Vincent Iacopino, MD, PhD

During more than two decades with PHR, Vincent Iacopino, MD has conducted medical fact-finding investigations and documented a wide range of human rights violations all over the world, including in Afghanistan, Botswana, Burma, Chad, Chechyna, Iraq, Kosovo, Kyrgyzstan, Mexico, Nigeria, Sierra Leone, South Africa, Sudan, Tajikistan, Thailand, Türkiye, the United States, and Zimbabwe.

Dr. Iacopino is currently an adjunct professor of medicine with the University of Minnesota Medical School. He is also the former medical director of Survivors International of Northern California, a non-profit organization providing medical and psychological assistance to survivors of torture from around the world. He was the principal organizer of an international effort to develop UN guidelines on effective investigation and documentation of torture and ill treatment (the Istanbul Protocol) and has served as a consultant to the Office of the UN High Commissioner for Human Rights. Dr. Iacopino has also examined medical records and/or testified in more than a dozen detainee cases at Guantánamo Bay.

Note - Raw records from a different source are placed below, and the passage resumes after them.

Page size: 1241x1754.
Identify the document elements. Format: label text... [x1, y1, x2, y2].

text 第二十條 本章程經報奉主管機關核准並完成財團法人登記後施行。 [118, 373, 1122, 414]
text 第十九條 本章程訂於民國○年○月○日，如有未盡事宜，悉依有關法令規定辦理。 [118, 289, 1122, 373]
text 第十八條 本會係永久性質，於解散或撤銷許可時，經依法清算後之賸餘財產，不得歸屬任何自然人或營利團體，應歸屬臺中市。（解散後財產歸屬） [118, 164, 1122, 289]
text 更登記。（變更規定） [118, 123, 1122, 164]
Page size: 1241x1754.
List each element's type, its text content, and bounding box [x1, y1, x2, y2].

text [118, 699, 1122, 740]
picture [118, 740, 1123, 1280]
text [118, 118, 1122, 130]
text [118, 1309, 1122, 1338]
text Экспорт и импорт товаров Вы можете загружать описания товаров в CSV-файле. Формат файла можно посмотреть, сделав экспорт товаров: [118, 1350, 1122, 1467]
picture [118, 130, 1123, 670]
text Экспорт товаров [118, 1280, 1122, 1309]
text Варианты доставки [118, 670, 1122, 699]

Dr. Iacopino is one of the pioneers in conceptualizing the relationship between health and human rights and has authored more than 120 health and human rights publications. He has taught health and human rights courses at the University of California, Berkeley School of Public Health since 1995 and is a senior research fellow at the Human Rights Center of the University of California, Berkeley.

In 2004, Dr. Iacopino received the Center for Victims of Torture’s Eclipse Award for extraordinary service on behalf of torture survivors. In 2005, he also received the Distinguished Alumni Award from the Department of Medicine of the University of Minnesota.

Dr. Iacopino received his MD and a PhD in physiology from Georgetown University Medical School in 1985. He completed his residency in internal medicine in 1989 and served as chief resident in 1990 at the University of Minnesota Hospitals and Clinics. He was a Robert Wood Johnson Clinical Scholar at Stanford University Medical Center from 1991 to 1993.